**DIRECTIONS FOR THIS TASK:** Below are entries; count the lines containing the string "BANK". The answer is that number alone.

Records drawn from a dataset
== == ==

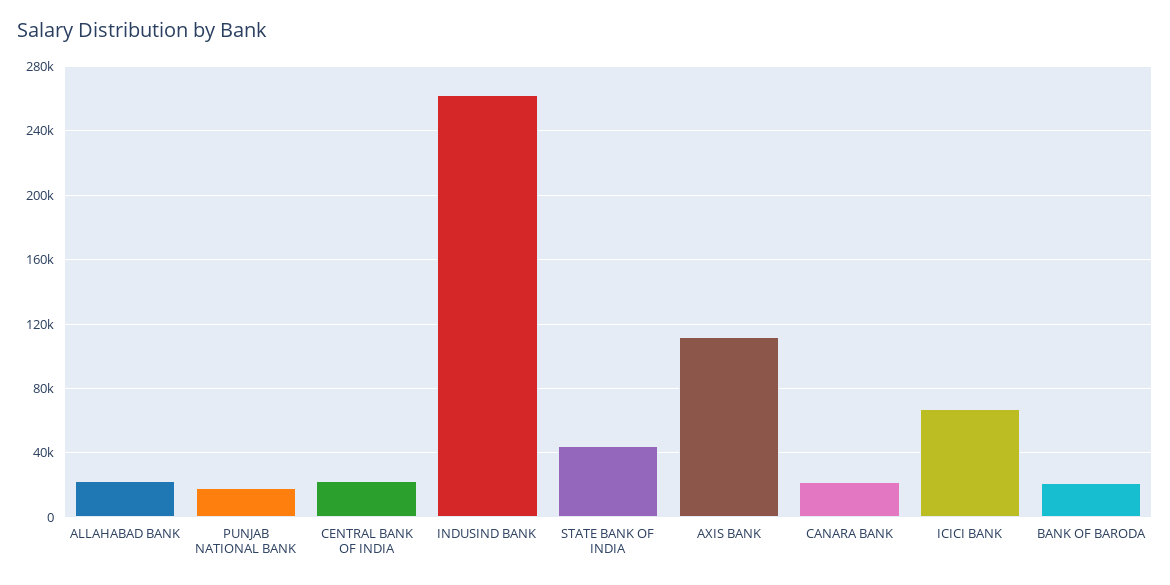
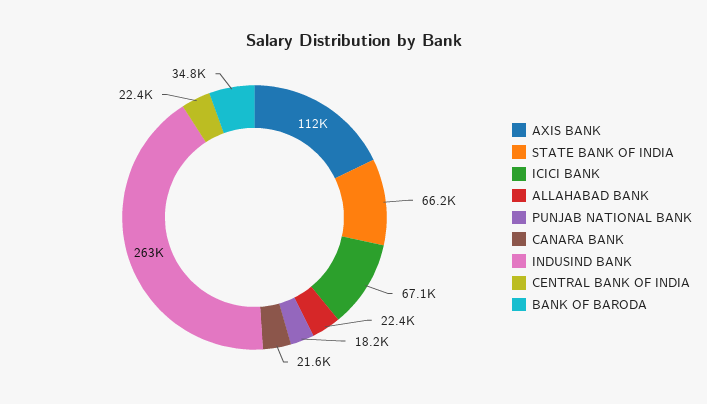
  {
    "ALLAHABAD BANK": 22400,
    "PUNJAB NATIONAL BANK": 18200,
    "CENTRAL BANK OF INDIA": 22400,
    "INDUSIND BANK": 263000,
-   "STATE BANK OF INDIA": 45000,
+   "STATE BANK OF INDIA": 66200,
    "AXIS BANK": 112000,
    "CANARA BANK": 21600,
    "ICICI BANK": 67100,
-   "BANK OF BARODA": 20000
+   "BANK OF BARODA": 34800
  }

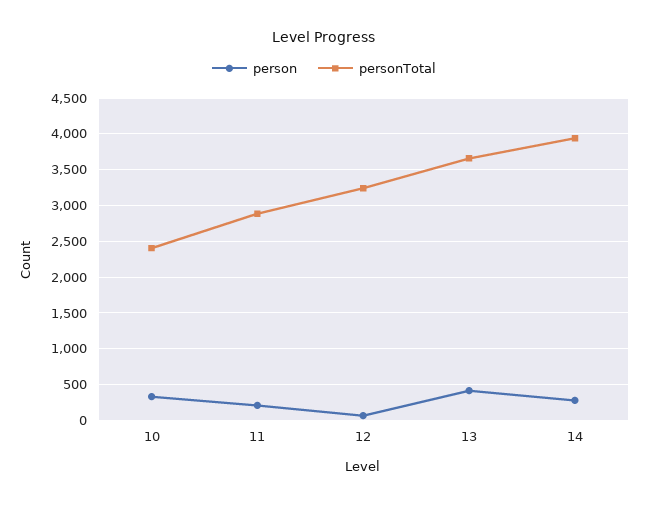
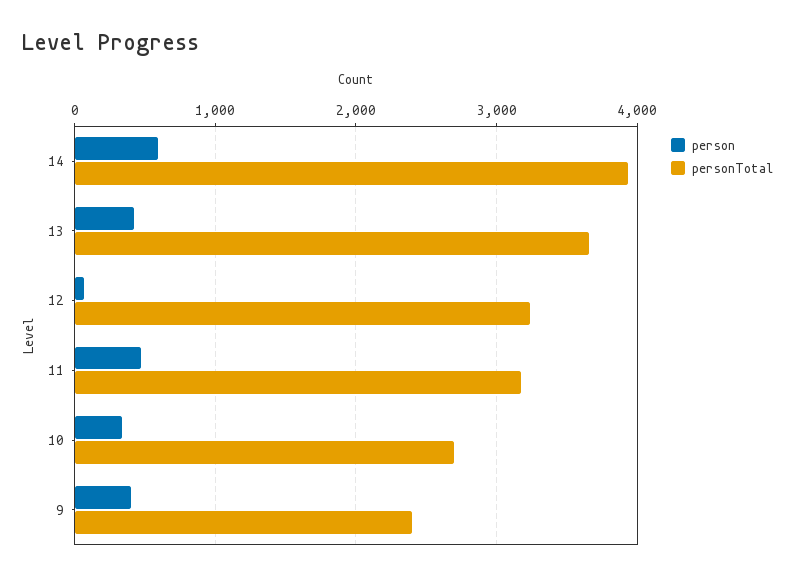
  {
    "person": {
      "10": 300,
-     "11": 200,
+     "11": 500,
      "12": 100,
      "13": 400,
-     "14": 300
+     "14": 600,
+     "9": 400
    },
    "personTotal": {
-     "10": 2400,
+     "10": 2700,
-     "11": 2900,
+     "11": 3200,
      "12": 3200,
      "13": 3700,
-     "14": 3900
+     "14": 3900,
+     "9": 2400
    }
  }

== == ==

**OUTPUT OF THE TASK:** 11